When you make the choice to finance a vehicle, you run the risk of that vehicle flipping upside down. And by upside down, I don’t mean wheels up -- I mean when you owe more than the car is worth.
I purchased my car over a year ago with the intention of keeping it for the long haul. As such, I agreed to purchase the extended warranty (Mistake #1). I also made the decision to not put any money down (Mistake #2). Now I’m dealing with an upside down car I no longer want, as I live in a new city that doesn’t require owning a vehicle.
So what do you do if you’re in this predicament?
If You Want to Sell It
If you are trying to get rid of your vehicle, you want to flip the car right side up as soon as possible. Provided you have room in your budget, you could concentrate on this debt by putting all extra funds towards the car.
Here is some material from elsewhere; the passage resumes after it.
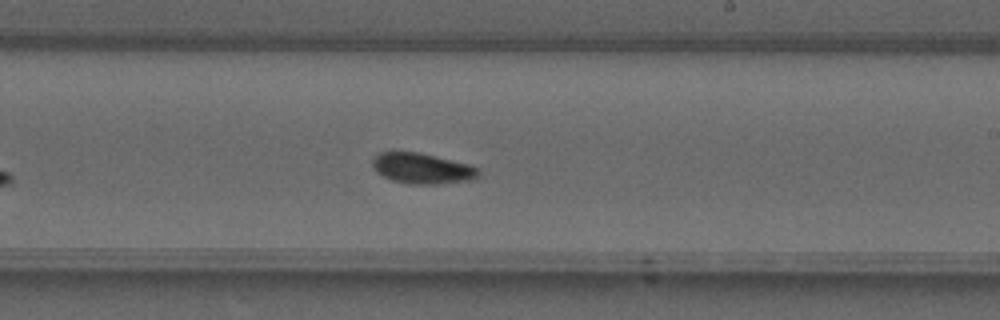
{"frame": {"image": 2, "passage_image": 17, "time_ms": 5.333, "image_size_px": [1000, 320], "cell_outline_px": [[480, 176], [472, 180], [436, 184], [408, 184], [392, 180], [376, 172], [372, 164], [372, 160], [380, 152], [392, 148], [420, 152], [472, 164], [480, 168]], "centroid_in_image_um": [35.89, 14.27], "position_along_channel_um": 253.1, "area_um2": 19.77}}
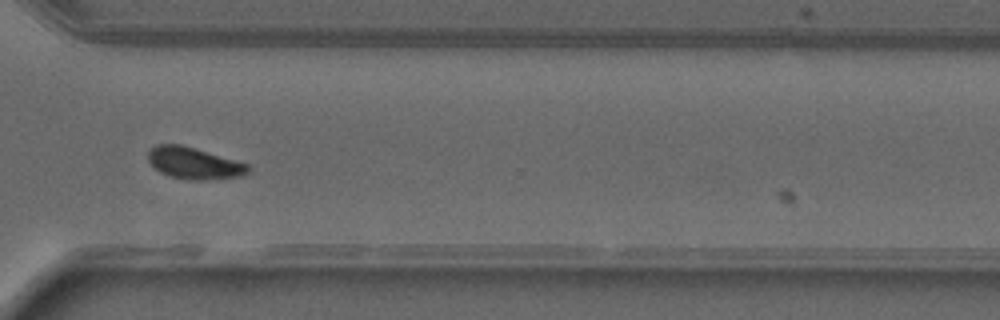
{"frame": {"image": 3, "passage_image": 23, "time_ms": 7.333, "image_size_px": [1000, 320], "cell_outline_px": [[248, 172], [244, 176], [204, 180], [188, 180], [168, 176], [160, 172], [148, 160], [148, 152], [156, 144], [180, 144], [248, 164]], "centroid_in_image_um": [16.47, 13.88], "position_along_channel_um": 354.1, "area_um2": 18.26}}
If you don’t have room in your budget, or aren’t able to pay it down quickly enough, you can take out a low interest loan from your local credit union or do a credit card balance transfer to pay the loan down enough so it’s right side up. This is the route I took, with a credit card balance transfer with an APR of 0% for 15 months.
You can then sell the vehicle for its true value, getting rid of an unwanted car and even more unwanted debt.
Note: If you choose to use a balance transfer, make a plan to pay it off before the interest rate goes back up to double digits.
If You Want to Keep It
If you aren’t interested in getting rid of your car, it’s still nice to turn the car right side up in case you decide to unload it in the future. Concentrate on paying down this debt until you owe less than the car is worth.
Having an upside down vehicle limits your options, whether or not you’re ready to sell right now. Flip it right side up for peace of mind and flexibility.